Please give the material below again, replacing "record entry" with "log entry" throughout and leaving everything else unchanged. Leave the pictures out of the answer.

> Excerpted records:

--------

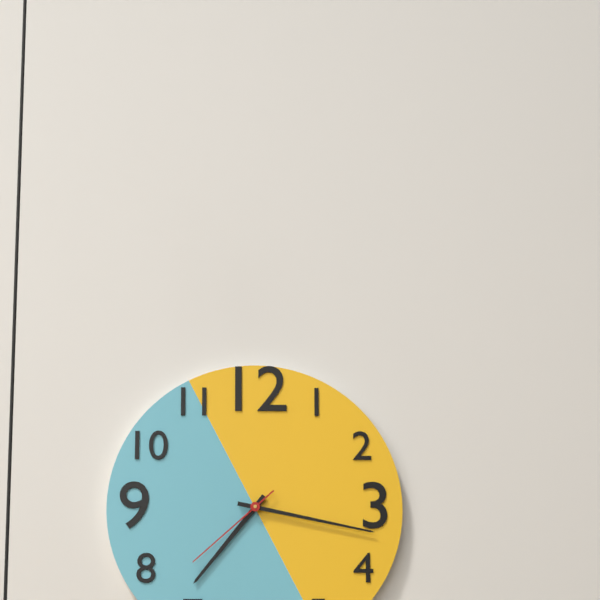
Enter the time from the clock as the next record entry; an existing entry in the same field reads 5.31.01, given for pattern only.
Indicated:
7.17.38
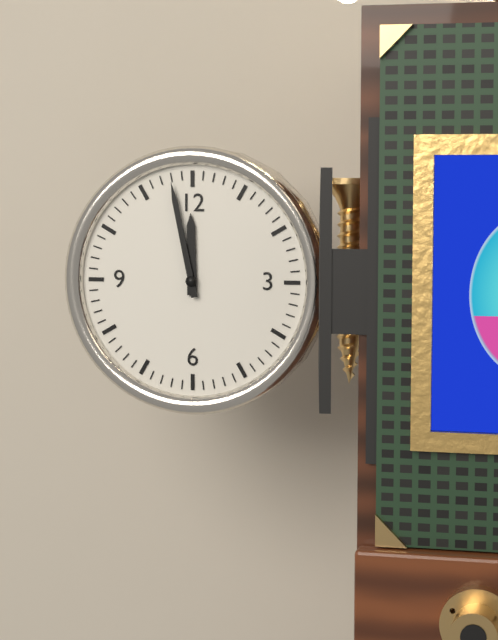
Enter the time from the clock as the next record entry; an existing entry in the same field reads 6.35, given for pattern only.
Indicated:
11.58
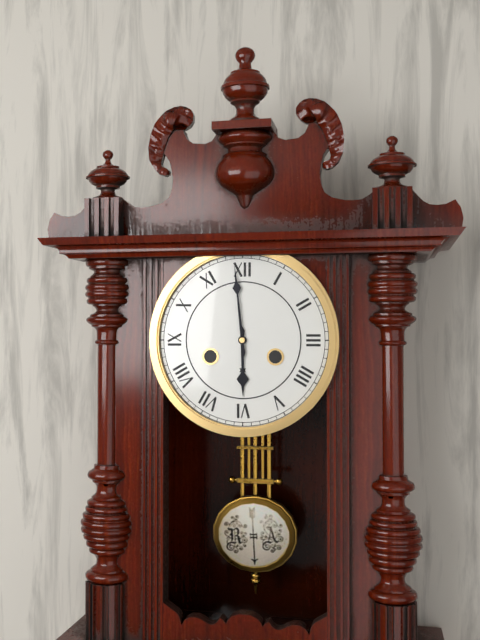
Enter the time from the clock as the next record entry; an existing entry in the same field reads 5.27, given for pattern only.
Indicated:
5.59
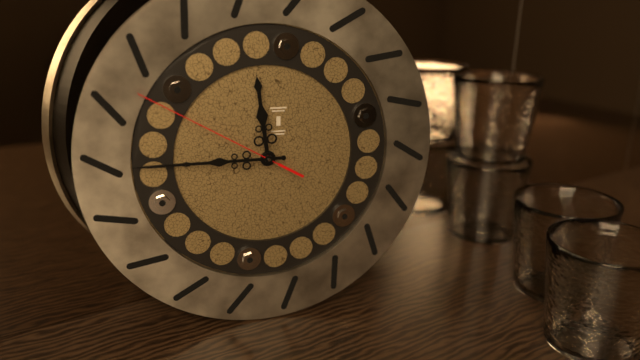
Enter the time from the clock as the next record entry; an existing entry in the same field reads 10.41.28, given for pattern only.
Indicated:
11.45.50
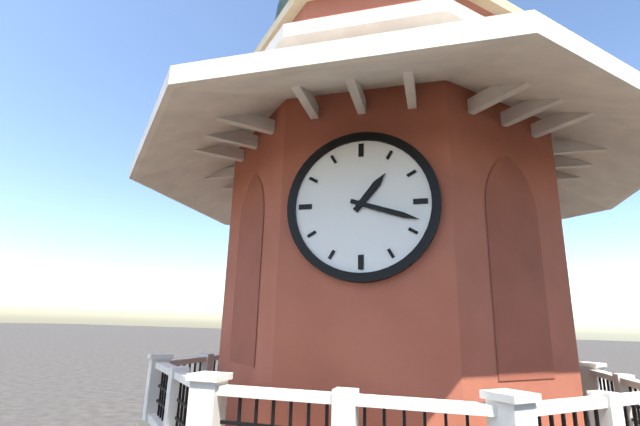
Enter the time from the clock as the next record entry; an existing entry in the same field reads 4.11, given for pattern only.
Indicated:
1.18
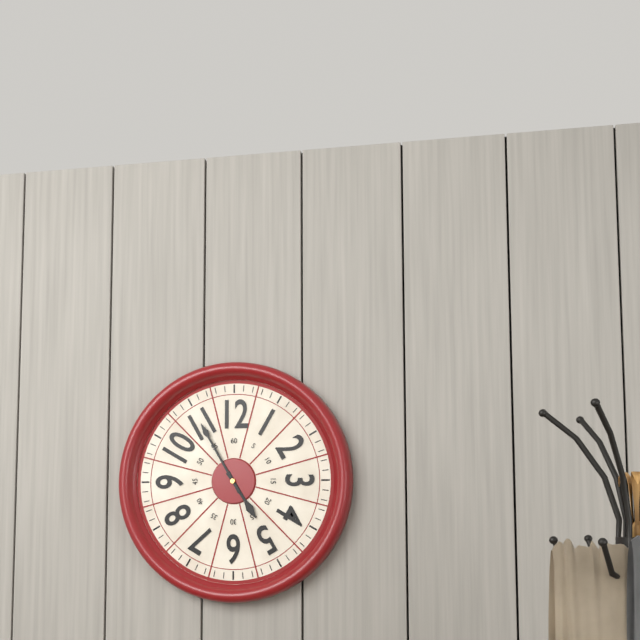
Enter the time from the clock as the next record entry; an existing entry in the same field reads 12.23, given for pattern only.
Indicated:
4.55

--------

> Written reply:
Enter the time from the clock as the next log entry; an existing entry in the same field reads 5.31.01, given for pattern only.
Indicated:
7.17.38
Enter the time from the clock as the next log entry; an existing entry in the same field reads 6.35, given for pattern only.
Indicated:
11.58
Enter the time from the clock as the next log entry; an existing entry in the same field reads 5.27, given for pattern only.
Indicated:
5.59
Enter the time from the clock as the next log entry; an existing entry in the same field reads 10.41.28, given for pattern only.
Indicated:
11.45.50
Enter the time from the clock as the next log entry; an existing entry in the same field reads 4.11, given for pattern only.
Indicated:
1.18
Enter the time from the clock as the next log entry; an existing entry in the same field reads 12.23, given for pattern only.
Indicated:
4.55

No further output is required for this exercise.